▸ **Text**:
========
CustomDancer: Customized Dance Recommendation by Text-Dance Retrieval

2026-05-01Multimedia

Multimedia
AI summary

The authors created TD-Data, a large collection of short dance videos paired with expert-written descriptions, to help computers learn how to match dance moves with text. They developed CustomDancer, a system that uses music and motion information along with text to find dances based on written searches. Their method showed better results than previous ones when tested on their new dataset. This work aims to make it easier to find specific dance styles or moves using natural language.
========
▸ **Records shown**:

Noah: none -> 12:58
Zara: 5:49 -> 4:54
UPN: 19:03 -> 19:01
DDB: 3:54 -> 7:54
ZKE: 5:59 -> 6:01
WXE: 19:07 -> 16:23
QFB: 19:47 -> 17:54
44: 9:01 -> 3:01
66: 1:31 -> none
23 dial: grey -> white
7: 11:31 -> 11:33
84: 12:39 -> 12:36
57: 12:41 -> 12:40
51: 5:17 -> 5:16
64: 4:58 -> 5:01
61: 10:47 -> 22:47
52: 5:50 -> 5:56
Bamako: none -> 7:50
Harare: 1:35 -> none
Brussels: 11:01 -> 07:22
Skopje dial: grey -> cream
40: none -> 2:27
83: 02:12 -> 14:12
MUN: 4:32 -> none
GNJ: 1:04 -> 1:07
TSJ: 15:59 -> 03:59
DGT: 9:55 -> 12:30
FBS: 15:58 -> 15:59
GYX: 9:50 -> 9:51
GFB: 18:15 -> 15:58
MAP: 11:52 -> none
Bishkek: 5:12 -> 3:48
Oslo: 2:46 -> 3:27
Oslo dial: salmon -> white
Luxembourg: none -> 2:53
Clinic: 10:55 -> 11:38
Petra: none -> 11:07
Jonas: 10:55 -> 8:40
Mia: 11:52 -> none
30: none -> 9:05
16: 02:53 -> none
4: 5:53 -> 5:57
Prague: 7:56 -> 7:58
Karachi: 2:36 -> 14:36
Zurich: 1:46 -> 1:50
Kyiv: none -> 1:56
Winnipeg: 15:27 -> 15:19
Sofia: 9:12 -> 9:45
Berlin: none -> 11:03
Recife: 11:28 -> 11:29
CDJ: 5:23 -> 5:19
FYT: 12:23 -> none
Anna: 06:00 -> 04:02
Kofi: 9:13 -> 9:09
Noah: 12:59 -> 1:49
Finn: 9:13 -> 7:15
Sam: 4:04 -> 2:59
========
▸ **Things to do**:
[A] Edit the CustomDancer summary from "CustomDancer: Customized Dance" through "using natural language.", swapping "written searches" for "text queries".
[B] In the CustomDancer summary, what are the short dance videos in TD-Data paired with?
[C] Extend the CustomDancer summary beyond its final sentence.

▸ **Answers to the exercises**:
[A]
CustomDancer: Customized Dance Recommendation by Text-Dance Retrieval

2026-05-01Multimedia

Multimedia
AI summary

The authors created TD-Data, a large collection of short dance videos paired with expert-written descriptions, to help computers learn how to match dance moves with text. They developed CustomDancer, a system that uses music and motion information along with text to find dances based on text queries. Their method showed better results than previous ones when tested on their new dataset. This work aims to make it easier to find specific dance styles or moves using natural language.

[B] Expert-written descriptions.

[C]
dance retrievalmultimodal learningCLIP modelmotion dynamicstext encodingmusic-motion blendingdataset annotationRecall@1choreographic intentuser preference study
Authors
Yawen Qin, Ke Qiu, Qin Zhang
Abstract
Dance serves as both a cultural cornerstone and a medium for personal expression, yet the rapid growth of online dance content has made personalized discovery increasingly difficult. Text-based dance retrieval offers a natural interface for users to search with choreographic intent, but it remains underexplored because dance requires simultaneous reasoning over linguistic semantics, musical rhythm, and full-body motion dynamics. We introduce TD-Data, a large-scale open dataset for text-dance retrieval, containing about 4,000 12-second dance clips, 14.6 hours of motion, 22 genres, and annotations from professional dance experts. On top of this dataset, we propose CustomDancer, a multimodal retrieval framework that aligns text with dance through a CLIP-based text encoder, music and motion encoders, and a music-motion blending module. CustomDancer achieves state-of-the-art performance on TD-Data, reaching 10.23% Recall@1 and improving retrieval quality in both quantitative benchmarks and user preference studies.